# What you will do
Put the listing below into a numbered list, leaving out blank lines, starting at its first line and ending at the line that contains "[137, 118, 226, 273] [126, 245, 230, 275]". Include both end lines and nothing past them.
+--
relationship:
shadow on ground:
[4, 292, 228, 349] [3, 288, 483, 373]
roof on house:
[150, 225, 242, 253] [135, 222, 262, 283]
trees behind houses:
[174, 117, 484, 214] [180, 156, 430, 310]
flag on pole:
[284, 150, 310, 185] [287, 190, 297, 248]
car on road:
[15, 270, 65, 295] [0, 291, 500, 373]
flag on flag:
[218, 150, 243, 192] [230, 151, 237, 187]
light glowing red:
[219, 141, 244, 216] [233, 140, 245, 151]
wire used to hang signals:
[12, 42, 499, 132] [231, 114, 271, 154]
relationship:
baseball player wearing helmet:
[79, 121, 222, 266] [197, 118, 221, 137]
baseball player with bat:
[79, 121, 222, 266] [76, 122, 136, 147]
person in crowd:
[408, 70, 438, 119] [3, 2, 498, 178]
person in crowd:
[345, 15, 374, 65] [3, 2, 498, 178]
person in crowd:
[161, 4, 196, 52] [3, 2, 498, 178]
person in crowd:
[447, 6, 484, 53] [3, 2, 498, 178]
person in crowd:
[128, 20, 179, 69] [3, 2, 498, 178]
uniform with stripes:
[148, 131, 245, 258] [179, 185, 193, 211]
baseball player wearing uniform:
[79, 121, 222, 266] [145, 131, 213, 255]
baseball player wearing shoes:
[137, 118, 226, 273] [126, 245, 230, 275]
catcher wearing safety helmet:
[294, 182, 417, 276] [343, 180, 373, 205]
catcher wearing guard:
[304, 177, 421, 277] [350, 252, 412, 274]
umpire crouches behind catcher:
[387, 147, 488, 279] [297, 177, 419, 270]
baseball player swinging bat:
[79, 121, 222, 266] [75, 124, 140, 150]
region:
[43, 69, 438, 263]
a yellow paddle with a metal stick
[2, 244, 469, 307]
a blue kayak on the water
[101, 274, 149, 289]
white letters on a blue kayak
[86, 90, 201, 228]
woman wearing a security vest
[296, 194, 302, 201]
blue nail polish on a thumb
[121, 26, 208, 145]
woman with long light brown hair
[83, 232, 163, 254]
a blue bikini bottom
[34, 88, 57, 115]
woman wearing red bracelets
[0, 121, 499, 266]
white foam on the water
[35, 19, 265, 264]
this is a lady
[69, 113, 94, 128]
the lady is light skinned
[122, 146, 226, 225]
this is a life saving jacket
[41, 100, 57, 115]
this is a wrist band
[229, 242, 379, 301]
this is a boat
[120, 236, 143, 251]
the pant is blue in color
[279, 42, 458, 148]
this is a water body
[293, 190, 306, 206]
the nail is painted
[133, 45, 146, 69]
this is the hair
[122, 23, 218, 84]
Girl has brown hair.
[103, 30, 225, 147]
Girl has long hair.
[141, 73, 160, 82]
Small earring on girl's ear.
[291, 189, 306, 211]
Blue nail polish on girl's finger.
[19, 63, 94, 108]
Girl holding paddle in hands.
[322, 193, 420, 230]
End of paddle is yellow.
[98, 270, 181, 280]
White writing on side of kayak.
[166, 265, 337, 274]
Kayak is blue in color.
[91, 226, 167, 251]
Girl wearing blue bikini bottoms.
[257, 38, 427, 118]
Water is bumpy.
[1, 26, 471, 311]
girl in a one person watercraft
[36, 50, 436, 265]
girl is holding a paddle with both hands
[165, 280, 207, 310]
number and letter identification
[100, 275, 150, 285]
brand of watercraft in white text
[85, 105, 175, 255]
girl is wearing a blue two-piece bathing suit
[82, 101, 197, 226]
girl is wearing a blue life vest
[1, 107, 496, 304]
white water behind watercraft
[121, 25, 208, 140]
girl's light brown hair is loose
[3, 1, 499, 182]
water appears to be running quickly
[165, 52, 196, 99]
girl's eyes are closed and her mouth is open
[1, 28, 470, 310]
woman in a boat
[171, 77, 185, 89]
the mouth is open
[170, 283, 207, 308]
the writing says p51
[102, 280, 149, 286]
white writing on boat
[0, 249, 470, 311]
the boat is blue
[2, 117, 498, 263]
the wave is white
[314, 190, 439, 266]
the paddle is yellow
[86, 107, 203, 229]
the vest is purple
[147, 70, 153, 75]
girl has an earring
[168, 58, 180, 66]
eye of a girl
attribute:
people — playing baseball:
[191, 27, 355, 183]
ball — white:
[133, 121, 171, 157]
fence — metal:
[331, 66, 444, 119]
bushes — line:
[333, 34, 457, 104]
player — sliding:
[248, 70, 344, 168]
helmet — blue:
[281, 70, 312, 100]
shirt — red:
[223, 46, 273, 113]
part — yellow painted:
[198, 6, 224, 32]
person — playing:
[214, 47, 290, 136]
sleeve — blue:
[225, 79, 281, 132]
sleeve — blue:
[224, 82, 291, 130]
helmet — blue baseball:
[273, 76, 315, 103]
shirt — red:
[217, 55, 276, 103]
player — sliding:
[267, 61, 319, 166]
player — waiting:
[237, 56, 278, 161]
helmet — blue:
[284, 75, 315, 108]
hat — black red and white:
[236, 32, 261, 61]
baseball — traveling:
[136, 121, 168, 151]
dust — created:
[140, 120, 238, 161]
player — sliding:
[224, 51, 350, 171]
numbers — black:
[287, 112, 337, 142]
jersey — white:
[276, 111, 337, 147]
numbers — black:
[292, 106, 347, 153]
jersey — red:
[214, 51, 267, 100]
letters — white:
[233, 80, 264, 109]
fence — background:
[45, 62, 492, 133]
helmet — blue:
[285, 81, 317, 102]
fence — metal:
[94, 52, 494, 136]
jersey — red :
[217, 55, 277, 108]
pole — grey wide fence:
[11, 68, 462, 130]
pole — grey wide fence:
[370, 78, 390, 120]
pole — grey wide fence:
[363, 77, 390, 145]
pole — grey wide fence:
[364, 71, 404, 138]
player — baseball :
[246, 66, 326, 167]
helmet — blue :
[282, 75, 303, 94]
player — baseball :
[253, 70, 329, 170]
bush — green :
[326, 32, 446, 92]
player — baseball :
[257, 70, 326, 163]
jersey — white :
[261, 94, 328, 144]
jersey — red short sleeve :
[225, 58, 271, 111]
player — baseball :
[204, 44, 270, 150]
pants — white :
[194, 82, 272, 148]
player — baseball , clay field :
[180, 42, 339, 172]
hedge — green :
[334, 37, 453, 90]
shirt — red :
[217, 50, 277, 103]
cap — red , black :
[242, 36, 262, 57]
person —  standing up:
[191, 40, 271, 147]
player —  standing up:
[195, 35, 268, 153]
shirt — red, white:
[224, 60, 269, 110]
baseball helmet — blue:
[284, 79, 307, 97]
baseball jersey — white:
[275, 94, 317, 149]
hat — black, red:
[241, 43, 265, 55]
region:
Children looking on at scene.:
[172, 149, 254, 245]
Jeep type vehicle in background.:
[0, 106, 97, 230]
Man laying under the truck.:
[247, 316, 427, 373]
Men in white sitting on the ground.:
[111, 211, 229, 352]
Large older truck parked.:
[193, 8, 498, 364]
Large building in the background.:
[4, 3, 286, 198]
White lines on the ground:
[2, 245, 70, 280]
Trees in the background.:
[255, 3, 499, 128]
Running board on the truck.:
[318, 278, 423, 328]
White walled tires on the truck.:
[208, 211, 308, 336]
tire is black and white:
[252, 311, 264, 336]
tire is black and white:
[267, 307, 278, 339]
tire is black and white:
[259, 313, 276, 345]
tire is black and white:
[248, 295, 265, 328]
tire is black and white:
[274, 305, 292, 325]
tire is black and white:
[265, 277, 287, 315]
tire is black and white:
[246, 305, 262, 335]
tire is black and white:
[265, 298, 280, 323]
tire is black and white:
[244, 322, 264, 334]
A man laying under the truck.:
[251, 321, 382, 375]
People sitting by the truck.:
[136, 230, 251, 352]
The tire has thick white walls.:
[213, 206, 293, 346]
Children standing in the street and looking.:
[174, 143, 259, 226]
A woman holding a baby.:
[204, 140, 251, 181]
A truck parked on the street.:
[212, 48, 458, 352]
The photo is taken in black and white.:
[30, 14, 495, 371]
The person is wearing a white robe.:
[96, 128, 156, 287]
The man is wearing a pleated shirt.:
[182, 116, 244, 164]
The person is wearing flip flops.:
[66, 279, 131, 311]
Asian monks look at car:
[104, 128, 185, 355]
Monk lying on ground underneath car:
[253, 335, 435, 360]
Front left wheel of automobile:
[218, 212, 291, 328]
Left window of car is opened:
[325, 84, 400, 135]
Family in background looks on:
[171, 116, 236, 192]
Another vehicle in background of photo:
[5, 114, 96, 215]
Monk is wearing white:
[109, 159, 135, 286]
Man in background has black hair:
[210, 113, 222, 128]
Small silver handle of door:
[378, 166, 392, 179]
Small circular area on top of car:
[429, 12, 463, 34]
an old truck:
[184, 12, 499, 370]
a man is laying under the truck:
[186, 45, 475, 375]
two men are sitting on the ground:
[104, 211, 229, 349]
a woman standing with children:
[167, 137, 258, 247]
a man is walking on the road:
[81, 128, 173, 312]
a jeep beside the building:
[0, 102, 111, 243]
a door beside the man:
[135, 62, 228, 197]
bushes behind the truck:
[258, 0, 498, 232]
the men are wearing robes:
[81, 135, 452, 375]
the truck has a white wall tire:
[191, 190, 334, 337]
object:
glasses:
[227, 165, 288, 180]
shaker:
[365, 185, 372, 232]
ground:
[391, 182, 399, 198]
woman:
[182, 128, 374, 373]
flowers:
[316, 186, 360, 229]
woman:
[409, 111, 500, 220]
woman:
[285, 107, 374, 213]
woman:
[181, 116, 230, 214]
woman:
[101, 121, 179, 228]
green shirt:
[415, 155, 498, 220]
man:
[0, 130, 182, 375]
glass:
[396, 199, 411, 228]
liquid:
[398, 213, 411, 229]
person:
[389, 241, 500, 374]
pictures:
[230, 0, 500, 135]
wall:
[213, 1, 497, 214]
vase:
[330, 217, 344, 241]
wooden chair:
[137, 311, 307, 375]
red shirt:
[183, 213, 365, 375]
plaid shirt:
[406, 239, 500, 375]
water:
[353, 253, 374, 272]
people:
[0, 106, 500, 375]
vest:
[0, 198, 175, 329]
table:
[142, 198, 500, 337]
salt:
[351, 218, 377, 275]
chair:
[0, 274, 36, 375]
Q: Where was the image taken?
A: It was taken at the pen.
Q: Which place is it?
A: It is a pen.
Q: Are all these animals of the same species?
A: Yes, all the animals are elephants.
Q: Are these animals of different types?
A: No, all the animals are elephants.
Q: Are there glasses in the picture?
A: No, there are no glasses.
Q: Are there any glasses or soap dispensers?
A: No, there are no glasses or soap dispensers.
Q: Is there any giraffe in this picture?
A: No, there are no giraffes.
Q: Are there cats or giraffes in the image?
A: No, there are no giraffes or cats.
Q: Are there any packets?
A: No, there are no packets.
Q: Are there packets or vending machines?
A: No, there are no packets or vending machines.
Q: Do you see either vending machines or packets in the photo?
+--
# Reply to the task
1. relationship:
2. shadow on ground:
3. [4, 292, 228, 349] [3, 288, 483, 373]
4. roof on house:
5. [150, 225, 242, 253] [135, 222, 262, 283]
6. trees behind houses:
7. [174, 117, 484, 214] [180, 156, 430, 310]
8. flag on pole:
9. [284, 150, 310, 185] [287, 190, 297, 248]
10. car on road:
11. [15, 270, 65, 295] [0, 291, 500, 373]
12. flag on flag:
13. [218, 150, 243, 192] [230, 151, 237, 187]
14. light glowing red:
15. [219, 141, 244, 216] [233, 140, 245, 151]
16. wire used to hang signals:
17. [12, 42, 499, 132] [231, 114, 271, 154]
18. relationship:
19. baseball player wearing helmet:
20. [79, 121, 222, 266] [197, 118, 221, 137]
21. baseball player with bat:
22. [79, 121, 222, 266] [76, 122, 136, 147]
23. person in crowd:
24. [408, 70, 438, 119] [3, 2, 498, 178]
25. person in crowd:
26. [345, 15, 374, 65] [3, 2, 498, 178]
27. person in crowd:
28. [161, 4, 196, 52] [3, 2, 498, 178]
29. person in crowd:
30. [447, 6, 484, 53] [3, 2, 498, 178]
31. person in crowd:
32. [128, 20, 179, 69] [3, 2, 498, 178]
33. uniform with stripes:
34. [148, 131, 245, 258] [179, 185, 193, 211]
35. baseball player wearing uniform:
36. [79, 121, 222, 266] [145, 131, 213, 255]
37. baseball player wearing shoes:
38. [137, 118, 226, 273] [126, 245, 230, 275]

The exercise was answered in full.